Принести, однако, какие-то практические результаты в течение кратчайшего срока, отпущенного историей монархии, создание клуба уже не могло{834}. К тому же императрица не доверяла ни Думе, ни правительству, включая А. Ф. Трепова. Как видно из ее переписки с мужем, ей внушали опасения все площадки, где гвардейское офицерство могло соприкасаться с думскими деятелями или представителями общественных кругов. 15 декабря она писала ему, имея в виду именно этот клуб: «Новый клуб, устроенный Треповым (для офицеров и etc), не очень хорош, я разузнала о нем. Офицеры нашего сводного полка ходят туда, и все они встречаются там с Родзянко, манифестируя и приветствуя его там, — в высшей степени бестактно»{835} (сводный гвардейский полк был главной частью охраны Александровского дворца — резиденции царя в Царском Селе; по свидетельству будущего министра Временного правительства М. И. Терещенко, в подготовку дворцового переворота были вовлечены и некоторые офицеры сводного полка).

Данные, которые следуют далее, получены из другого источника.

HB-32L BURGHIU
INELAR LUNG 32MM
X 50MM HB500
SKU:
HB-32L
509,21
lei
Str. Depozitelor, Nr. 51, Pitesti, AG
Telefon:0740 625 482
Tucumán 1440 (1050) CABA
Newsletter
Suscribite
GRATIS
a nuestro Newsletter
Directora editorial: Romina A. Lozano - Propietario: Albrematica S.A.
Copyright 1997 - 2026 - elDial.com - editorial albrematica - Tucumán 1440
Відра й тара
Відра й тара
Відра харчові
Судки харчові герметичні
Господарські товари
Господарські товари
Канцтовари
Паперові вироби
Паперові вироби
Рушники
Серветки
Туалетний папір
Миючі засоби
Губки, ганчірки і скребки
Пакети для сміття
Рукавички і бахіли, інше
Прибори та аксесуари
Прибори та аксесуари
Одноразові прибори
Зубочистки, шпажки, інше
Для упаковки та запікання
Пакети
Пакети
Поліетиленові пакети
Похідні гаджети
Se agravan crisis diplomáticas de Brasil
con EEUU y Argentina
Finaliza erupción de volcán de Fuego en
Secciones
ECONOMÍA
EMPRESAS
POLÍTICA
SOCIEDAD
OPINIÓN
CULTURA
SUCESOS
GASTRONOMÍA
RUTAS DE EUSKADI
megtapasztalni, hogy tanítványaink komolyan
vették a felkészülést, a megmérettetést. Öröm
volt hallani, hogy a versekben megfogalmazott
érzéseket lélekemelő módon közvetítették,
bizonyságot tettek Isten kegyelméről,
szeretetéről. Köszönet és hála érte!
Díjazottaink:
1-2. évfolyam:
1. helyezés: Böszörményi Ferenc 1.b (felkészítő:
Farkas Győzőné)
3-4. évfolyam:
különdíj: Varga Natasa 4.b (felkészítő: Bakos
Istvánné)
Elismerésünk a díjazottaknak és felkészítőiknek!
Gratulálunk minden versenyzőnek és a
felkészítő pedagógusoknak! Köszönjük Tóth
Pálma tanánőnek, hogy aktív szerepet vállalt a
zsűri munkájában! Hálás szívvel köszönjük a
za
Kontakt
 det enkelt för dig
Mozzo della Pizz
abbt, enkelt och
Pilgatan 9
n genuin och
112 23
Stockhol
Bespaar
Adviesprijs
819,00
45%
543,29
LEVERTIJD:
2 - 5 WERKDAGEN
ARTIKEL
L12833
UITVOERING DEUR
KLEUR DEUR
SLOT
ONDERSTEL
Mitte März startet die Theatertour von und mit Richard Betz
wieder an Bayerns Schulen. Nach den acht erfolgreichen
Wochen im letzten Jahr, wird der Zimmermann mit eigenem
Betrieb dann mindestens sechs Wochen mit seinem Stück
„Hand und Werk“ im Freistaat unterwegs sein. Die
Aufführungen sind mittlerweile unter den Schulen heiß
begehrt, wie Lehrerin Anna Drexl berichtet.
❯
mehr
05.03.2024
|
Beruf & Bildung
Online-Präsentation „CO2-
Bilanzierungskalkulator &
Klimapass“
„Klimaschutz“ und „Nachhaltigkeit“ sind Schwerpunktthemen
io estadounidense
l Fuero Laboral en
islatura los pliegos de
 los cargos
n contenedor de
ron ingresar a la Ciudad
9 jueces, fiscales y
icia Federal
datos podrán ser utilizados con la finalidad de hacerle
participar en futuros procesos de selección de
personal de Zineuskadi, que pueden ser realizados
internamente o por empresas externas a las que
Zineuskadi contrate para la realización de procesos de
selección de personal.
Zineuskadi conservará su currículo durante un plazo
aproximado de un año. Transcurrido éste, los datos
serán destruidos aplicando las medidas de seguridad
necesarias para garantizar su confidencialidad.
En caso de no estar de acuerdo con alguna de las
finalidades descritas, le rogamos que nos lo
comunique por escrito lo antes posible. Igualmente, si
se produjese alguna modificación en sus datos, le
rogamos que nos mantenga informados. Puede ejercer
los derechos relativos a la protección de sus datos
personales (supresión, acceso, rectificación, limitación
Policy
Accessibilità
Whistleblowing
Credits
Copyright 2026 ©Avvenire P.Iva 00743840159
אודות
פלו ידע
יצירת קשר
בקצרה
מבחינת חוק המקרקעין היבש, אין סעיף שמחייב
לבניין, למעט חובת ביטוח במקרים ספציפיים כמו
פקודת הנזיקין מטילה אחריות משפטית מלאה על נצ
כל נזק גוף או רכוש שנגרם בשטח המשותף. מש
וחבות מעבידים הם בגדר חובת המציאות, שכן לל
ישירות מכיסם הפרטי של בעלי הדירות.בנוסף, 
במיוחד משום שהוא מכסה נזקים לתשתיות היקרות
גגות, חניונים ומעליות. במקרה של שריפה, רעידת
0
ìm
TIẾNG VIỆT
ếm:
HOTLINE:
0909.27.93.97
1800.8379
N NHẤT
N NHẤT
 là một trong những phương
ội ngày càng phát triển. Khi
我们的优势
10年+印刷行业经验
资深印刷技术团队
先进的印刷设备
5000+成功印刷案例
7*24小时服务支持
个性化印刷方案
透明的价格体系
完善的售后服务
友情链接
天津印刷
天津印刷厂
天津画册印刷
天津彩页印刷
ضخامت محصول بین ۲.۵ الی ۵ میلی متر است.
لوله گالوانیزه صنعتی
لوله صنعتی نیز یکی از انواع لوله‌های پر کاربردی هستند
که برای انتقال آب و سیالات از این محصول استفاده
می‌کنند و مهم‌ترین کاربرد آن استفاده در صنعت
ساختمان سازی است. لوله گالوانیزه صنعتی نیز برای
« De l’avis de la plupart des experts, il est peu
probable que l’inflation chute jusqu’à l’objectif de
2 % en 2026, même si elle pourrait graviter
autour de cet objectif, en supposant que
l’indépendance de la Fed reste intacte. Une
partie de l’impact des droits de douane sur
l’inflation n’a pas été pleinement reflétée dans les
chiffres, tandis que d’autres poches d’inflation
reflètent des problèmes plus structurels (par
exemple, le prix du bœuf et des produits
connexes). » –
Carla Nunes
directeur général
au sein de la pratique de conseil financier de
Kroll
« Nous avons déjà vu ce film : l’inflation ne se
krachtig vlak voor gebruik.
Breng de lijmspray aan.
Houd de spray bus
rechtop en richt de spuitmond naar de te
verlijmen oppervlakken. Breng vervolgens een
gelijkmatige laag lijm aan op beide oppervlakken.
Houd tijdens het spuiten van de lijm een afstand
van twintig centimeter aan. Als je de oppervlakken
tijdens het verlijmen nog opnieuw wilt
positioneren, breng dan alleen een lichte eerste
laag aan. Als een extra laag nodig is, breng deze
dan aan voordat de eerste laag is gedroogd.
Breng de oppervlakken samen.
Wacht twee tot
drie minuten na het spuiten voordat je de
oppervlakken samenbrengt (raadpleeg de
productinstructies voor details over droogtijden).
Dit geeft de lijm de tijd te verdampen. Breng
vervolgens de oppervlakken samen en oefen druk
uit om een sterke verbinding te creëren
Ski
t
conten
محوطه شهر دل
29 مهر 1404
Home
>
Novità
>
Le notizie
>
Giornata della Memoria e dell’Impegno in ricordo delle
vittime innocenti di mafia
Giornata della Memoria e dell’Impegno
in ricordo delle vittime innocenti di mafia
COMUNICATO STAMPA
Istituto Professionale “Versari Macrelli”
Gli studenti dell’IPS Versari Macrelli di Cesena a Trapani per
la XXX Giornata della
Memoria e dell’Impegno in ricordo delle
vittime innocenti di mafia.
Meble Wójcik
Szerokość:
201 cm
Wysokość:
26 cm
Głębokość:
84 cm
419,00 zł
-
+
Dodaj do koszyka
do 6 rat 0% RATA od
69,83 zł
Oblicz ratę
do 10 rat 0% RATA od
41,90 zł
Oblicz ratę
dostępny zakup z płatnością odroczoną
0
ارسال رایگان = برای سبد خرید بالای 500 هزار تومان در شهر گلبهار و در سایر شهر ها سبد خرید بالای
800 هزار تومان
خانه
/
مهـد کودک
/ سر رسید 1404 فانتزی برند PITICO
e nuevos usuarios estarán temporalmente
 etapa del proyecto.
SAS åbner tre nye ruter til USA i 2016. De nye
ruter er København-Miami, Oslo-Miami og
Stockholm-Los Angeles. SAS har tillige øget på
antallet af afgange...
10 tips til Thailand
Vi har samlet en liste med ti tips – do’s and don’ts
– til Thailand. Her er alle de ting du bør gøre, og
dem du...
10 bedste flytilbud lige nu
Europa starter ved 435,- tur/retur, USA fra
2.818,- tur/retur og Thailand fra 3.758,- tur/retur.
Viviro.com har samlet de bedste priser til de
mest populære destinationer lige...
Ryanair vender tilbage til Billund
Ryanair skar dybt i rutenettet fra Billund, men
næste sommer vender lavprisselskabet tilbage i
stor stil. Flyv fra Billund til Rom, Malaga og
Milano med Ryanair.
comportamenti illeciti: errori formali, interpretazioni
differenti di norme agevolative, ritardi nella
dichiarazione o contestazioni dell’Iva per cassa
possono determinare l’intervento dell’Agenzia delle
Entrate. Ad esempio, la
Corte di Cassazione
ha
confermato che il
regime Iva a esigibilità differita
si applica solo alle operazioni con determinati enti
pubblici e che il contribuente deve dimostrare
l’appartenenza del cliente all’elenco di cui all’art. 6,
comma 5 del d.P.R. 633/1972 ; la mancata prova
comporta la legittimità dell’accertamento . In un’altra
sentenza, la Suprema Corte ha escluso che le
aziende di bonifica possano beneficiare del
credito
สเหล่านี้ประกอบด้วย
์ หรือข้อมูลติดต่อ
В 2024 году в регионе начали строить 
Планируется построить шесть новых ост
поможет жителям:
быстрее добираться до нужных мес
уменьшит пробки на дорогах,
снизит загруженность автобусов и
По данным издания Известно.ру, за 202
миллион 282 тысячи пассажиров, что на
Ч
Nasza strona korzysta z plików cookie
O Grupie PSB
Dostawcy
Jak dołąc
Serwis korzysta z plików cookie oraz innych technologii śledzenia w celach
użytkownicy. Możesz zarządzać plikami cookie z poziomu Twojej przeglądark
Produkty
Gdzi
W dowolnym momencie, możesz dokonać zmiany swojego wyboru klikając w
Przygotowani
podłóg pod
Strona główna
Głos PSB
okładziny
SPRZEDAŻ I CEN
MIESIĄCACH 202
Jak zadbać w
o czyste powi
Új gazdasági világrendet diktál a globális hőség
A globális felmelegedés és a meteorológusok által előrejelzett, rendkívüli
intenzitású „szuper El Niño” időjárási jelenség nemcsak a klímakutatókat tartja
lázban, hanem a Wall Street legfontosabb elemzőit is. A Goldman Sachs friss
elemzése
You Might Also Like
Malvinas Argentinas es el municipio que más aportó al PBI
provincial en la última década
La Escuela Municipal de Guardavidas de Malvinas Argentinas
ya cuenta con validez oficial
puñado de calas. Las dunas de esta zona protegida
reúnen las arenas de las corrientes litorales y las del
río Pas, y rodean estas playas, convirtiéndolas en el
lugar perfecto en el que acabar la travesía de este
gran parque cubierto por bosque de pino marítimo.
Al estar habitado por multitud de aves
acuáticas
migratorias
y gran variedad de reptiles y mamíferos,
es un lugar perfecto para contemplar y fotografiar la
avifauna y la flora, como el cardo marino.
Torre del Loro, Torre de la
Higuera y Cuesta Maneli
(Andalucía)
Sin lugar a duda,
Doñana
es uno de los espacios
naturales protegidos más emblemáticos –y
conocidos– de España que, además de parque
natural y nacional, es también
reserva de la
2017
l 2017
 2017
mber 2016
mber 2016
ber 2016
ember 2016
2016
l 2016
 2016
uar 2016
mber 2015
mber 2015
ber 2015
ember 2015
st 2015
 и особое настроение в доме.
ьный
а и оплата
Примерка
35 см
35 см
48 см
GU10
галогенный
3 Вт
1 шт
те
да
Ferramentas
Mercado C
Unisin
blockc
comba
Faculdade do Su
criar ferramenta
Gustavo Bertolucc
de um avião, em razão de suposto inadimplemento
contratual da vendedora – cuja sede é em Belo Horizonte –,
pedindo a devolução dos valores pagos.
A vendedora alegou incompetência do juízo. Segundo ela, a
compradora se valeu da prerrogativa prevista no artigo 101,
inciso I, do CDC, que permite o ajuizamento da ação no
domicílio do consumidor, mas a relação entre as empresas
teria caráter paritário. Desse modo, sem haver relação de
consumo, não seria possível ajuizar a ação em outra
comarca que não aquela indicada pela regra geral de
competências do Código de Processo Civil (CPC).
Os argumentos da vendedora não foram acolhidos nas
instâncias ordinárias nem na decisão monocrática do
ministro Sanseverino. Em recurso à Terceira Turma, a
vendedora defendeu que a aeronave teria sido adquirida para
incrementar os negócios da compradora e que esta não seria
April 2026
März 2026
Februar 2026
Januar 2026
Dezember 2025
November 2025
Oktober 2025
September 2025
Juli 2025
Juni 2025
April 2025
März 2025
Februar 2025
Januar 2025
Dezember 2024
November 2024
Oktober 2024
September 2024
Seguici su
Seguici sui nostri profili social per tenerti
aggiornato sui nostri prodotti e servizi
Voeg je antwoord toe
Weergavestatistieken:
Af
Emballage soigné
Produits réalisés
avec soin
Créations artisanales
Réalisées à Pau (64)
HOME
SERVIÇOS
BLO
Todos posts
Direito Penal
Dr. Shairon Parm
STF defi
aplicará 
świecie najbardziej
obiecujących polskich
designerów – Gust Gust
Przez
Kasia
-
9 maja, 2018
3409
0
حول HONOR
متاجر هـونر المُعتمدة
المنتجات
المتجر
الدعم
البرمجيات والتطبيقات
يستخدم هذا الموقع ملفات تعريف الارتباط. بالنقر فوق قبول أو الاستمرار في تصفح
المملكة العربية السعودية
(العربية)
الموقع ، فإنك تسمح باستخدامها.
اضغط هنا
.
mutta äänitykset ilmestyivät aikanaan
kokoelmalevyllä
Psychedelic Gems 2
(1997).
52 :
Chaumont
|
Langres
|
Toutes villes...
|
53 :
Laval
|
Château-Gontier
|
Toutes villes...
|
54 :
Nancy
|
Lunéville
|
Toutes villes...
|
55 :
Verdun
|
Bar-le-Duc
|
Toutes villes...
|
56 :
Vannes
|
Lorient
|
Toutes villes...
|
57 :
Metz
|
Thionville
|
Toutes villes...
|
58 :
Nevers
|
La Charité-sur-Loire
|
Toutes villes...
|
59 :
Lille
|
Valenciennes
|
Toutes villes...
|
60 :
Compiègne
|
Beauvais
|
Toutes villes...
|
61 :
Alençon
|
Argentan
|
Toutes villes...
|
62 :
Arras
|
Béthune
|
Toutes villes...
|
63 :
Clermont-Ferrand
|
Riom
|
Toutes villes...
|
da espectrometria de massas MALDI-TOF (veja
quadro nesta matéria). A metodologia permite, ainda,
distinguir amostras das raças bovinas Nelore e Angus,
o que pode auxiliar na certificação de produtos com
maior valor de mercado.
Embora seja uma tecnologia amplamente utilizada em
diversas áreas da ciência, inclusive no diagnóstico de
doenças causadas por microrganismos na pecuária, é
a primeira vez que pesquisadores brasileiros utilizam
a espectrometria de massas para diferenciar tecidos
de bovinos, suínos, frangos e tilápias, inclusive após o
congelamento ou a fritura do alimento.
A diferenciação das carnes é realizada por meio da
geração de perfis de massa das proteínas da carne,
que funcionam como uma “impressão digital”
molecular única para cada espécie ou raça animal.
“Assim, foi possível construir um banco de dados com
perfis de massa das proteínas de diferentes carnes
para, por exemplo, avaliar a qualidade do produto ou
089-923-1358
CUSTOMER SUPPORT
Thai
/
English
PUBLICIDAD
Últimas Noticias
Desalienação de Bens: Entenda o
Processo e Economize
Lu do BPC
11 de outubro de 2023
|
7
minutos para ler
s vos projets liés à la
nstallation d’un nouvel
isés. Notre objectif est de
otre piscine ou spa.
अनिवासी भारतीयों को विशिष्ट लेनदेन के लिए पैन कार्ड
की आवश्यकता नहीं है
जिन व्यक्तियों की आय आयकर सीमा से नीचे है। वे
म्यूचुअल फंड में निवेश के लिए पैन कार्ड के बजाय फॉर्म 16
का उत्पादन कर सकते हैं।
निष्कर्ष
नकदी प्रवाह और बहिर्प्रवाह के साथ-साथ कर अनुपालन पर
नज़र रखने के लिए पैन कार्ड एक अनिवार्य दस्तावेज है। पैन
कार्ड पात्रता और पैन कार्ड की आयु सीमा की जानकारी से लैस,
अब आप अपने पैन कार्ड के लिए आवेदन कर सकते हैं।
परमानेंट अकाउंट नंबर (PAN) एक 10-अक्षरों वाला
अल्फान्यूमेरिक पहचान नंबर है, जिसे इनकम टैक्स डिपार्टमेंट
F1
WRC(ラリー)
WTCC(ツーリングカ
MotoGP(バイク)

Таким образом, исключительно широкое распространение слухов, как всегда, приблизительных и нередко далеких от действительности (например, насчет «измены» немки-царицы), в том числе через клубы, неоспоримо способствовало созданию вокруг монархии политического вакуума, что привело в конечном счете к ее падению.
Февральская революция открыла двери многих до тех пор закрытых клубов всем желающим. Мгновенно они слились с «улицей», превратившись в более многолюдные «говорильни», чем те, каких страшился в XIX веке Победоносцев.
О том, как реагировали на революцию члены Английского и подобных ему клубов, прямых свидетельств нет, но известно, что царское отречение повсюду повергло монархистов в смятение, независимо от их партийной принадлежности и политической активности. Не составляли исключения члены правомонархических организаций в Москве. Русский монархический союз объявил себя распущенным, а председатель его правления С. А. Кельцев направил телеграмму городскому голове М. В. Челнокову и командующему войсками Московского военного округа А. Е. Грузинову, в которой писал, что союз прозрел «вместе со всей страной» и что его члены будут честно служить «не за страх, а за совесть… благу родины и новому правительству, разрушившему темные силы и темноту России»{836}.
Известно также, что 7 марта 1917 г. в Английском клубе выступил приехавший из Петрограда А. Ф. Керенский, в тот момент еще министр юстиции — первый и единственный министр-социалист в первом составе Временного правительства. Такого сорта людей Английский клуб не видел в своих стенах никогда, впрочем, так же, как и разнокалиберную публику, восторженно встретившую Керенского. Если среди публики и были члены клуба, в чем нет уверенности, то вряд ли их могло быть много. Вечером Керенский снова появился в особняке на Тверской, чтобы рассказать представителям московской прессы о том, при каких обстоятельствах вслед за Николаем II от престола отрекся великий князь Михаил Александрович…{837}
После устранения Февральской революцией всех формальных препятствий в создании общественных организаций, образовалось множество новых клубов, демократических по своему составу. Отчасти о многочисленности клубов можно судить по тому, что выступления артистов в клубах (а также на других площадках «на стороне», вне театров) стали для этой части интеллигенции средством выживания, так как «жить становилось все труднее… и именно с этого времени, — пишет очевидец, — в обиходную речь крепко вошло слово „халтура“». Среди возникших в 1917 г. клубов было немало и вполне традиционных, например, Артистический клуб в Петрограде на Морской, который, по словам того же очевидца, «как-то незаметно открылся и быстро окреп», очевидно, в первую очередь благодаря тому, что там имелись «вкусный буфет» и «довольно крупная игра в карты»{838}. Сохранялись в послефевральский период и старые ассоциации всех видов, в том числе и клубы.
В основном же вновь образовывались клубы рабочих и низших служащих. Нередко они создавались при профсоюзах и на крупных предприятиях. Образовался ряд студенческих клубов, также политических и находившихся под влиянием тех или иных социалистических партий. Общее число только рабочих и солдатских клубов в Петрограде достигло к августу 1917 г. шестидесяти.
Благодаря легализации всех партий, процесс этот, идущий снизу, был вместе с тем в большей степени, чем до революции, организованным. С призывом создавать политические рабочие и солдатские клубы выступил Исполком Петроградского Совета, поместивший уже 9 марта в «Известиях» статью «Рабочие клубы». С параллельным призывом обратилась 13 марта к читателям большевистская «Правда». Новые клубы рассматривались в этих статьях как преемники дореволюционных рабочих клубов и противопоставлялись клубам «буржуазным». Связь их с социалистическими партиями теперь можно было не скрывать и, более того, эта связь объявлялась необходимой{839}.